[BRIEF] All pictures are to be dropped, and everything else in the data duplicated exactly.
[[ MATERIAL FOR THIS TASK, beginning ]]
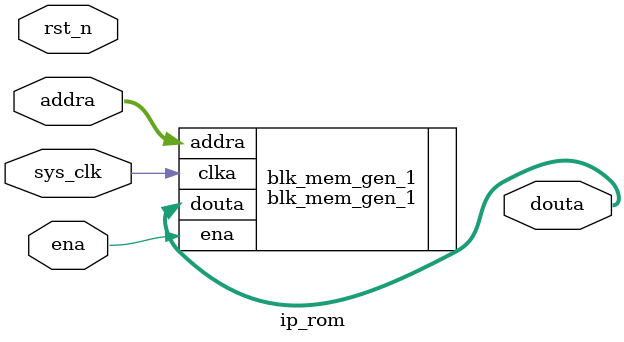
<source format=v>
`timescale 1ns / 1ps

module ip_rom(
    input               sys_clk,       //50MHzÏµÍ³Ê±ÖÓ(Ò»¸öÖÜÆÚÊÇ20ns£º1/50MHz=0.02us=20ns)
    //differential system clocks //200MHzÏµÍ³Ê±ÖÓ(Ò»¸öÖÜÆÚÊÇ5ns£º1/200MHz=0.005us=5ns)
    /*input               sys_clk_p,       // Differential input clock 200Mhz
    input               sys_clk_n,       // Differential input clock 200Mhz*/
    input            rst_n,
    input            ena,
    input  [3:0]  addra ,      //ÊäÈë rom µØÖ·
    output  wire [15:0]      douta      //Êä³ö rom Êý¾Ý

    );     
//ÊµÀý»¯ROM
blk_mem_gen_1 blk_mem_gen_1
(
    .clka   (sys_clk    ),      //inoput clka
    .ena(ena),      // input wire ena
    .addra  (addra ),      //input [3:0] addra
    .douta  (douta   )       //output [15:0] douta
);

endmodule

</source>
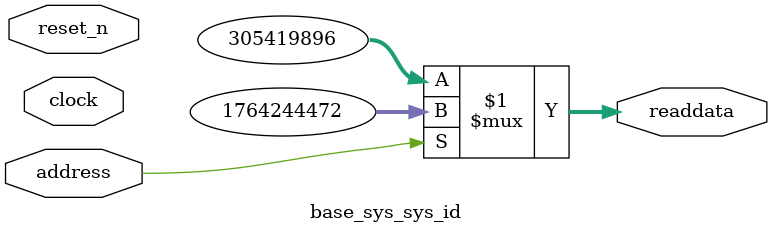
<source format=v>



// synthesis translate_off
`timescale 1ns / 1ps
// synthesis translate_on

// turn off superfluous verilog processor warnings 
// altera message_level Level1 
// altera message_off 10034 10035 10036 10037 10230 10240 10030 

module base_sys_sys_id (
               // inputs:
                address,
                clock,
                reset_n,

               // outputs:
                readdata
             )
;

  output  [ 31: 0] readdata;
  input            address;
  input            clock;
  input            reset_n;

  wire    [ 31: 0] readdata;
  //control_slave, which is an e_avalon_slave
  assign readdata = address ? 1764244472 : 305419896;

endmodule



</source>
[[ MATERIAL FOR THIS TASK, end ]]
[TASK RESPONSE]
<source format=v>
`timescale 1ns / 1ps

module ip_rom(
    input               sys_clk,       //50MHzÏµÍ³Ê±ÖÓ(Ò»¸öÖÜÆÚÊÇ20ns£º1/50MHz=0.02us=20ns)
    //differential system clocks //200MHzÏµÍ³Ê±ÖÓ(Ò»¸öÖÜÆÚÊÇ5ns£º1/200MHz=0.005us=5ns)
    /*input               sys_clk_p,       // Differential input clock 200Mhz
    input               sys_clk_n,       // Differential input clock 200Mhz*/
    input            rst_n,
    input            ena,
    input  [3:0]  addra ,      //ÊäÈë rom µØÖ·
    output  wire [15:0]      douta      //Êä³ö rom Êý¾Ý

    );     
//ÊµÀý»¯ROM
blk_mem_gen_1 blk_mem_gen_1
(
    .clka   (sys_clk    ),      //inoput clka
    .ena(ena),      // input wire ena
    .addra  (addra ),      //input [3:0] addra
    .douta  (douta   )       //output [15:0] douta
);

endmodule

</source>
<source format=v>



// synthesis translate_off
`timescale 1ns / 1ps
// synthesis translate_on

// turn off superfluous verilog processor warnings 
// altera message_level Level1 
// altera message_off 10034 10035 10036 10037 10230 10240 10030 

module base_sys_sys_id (
               // inputs:
                address,
                clock,
                reset_n,

               // outputs:
                readdata
             )
;

  output  [ 31: 0] readdata;
  input            address;
  input            clock;
  input            reset_n;

  wire    [ 31: 0] readdata;
  //control_slave, which is an e_avalon_slave
  assign readdata = address ? 1764244472 : 305419896;

endmodule



</source>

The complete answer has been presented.